As organisations and society need to go beyond endless tools. With a focus on business and customer value when designing a new solution from different perspectives across a period of time.
Helping the students apply service design to local problems they see and care about.
The purpose was to empower the students from Tecnologico de Monterrey with the right mindset, skills and tools to create services based on design challenges they cared about.
To achieve this in five days with the output of a mini portfolio project. Each day was broken into the following:
- Immersion — Breaking down complex issues and understanding the role service design plays in today’s world
- Insights — Defining the service design by challenging our assumptions, considering people and context
- Ideas — Building on insights to generate, develop and select ideas that create value for people, the planet and profit
- Impact — Making the service real and measuring the impact it will have on the experience
Reflections and questions
As a designer, I continue to rethink how I can support others build the right mindset and skills to create a better world.
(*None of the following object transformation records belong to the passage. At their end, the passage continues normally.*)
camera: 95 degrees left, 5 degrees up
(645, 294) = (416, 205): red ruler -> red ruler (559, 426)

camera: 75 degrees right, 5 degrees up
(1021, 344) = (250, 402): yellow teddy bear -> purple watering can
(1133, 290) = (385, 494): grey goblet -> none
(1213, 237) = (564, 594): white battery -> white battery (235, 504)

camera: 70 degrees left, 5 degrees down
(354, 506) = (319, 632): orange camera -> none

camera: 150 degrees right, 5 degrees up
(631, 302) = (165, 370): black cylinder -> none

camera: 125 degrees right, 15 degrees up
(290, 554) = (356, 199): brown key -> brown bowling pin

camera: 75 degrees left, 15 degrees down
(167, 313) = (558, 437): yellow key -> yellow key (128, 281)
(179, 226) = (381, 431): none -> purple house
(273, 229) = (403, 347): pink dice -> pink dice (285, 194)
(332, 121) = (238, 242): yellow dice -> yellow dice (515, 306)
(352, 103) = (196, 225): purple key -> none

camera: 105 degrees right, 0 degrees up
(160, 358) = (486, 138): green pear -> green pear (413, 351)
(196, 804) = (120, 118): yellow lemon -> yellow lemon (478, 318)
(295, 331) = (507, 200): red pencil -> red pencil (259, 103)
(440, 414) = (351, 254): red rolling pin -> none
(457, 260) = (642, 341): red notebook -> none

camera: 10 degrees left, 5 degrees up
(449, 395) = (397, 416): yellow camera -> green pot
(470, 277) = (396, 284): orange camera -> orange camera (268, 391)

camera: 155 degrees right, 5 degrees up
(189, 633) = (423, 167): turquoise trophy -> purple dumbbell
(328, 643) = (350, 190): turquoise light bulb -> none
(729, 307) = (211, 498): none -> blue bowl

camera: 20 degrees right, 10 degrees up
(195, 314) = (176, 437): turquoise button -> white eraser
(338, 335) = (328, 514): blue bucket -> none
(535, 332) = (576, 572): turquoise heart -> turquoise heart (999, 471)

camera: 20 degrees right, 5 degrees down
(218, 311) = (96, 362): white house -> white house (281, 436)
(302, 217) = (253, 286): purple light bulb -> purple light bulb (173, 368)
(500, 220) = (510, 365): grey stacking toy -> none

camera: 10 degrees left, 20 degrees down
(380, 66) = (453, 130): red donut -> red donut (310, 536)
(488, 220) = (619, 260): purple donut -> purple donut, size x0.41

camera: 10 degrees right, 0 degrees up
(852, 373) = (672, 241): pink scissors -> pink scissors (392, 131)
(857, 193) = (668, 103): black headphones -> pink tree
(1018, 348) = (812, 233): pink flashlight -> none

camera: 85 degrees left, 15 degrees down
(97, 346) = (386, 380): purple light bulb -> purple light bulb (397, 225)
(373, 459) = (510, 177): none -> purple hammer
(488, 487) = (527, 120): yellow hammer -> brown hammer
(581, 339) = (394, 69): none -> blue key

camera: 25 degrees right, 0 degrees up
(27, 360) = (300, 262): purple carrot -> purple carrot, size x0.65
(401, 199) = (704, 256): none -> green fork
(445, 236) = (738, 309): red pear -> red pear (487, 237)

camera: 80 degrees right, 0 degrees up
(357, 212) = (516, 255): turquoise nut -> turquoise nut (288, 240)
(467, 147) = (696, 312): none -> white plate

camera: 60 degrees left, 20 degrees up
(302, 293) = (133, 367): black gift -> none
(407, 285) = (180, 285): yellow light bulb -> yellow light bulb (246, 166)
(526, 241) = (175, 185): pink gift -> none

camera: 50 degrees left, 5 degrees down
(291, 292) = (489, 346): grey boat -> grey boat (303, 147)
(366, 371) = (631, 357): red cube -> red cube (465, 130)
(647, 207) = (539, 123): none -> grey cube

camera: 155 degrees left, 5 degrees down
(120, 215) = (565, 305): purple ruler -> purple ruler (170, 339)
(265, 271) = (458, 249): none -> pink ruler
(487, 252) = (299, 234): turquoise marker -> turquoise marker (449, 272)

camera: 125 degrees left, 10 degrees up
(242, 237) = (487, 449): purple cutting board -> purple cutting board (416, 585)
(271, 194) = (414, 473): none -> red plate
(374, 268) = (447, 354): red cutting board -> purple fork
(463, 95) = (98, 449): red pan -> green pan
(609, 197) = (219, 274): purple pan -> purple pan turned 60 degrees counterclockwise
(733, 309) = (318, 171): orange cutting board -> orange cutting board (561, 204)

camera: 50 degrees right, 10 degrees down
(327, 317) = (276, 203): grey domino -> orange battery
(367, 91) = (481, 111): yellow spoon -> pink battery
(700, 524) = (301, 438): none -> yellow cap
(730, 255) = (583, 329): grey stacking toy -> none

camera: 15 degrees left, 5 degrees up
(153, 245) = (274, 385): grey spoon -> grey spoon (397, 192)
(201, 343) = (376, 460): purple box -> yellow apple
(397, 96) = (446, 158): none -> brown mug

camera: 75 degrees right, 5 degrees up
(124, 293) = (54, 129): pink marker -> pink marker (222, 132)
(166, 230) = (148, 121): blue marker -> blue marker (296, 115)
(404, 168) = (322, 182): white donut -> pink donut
Like the rest of North America, Mexico is still in the infancy of understanding service design.
It is important to understand that service design will not save the world by itself or be a silver bullet to any problem. Value creation for everyone impacted by change or a new service was one of the most significant learning from the participants in the week-long workshop. This was achieved by ensuring that service design can be used in realistic ways and can be applied to people’s lives.
I believe in building a strong community by staying engaged locally and increasing exposure and outreach to the field of service design. Connecting with complex issues across Mexico and Latin America has challenged my perspective. The vision is to keep on working with others to empower communities across the world to think and design things in a different way.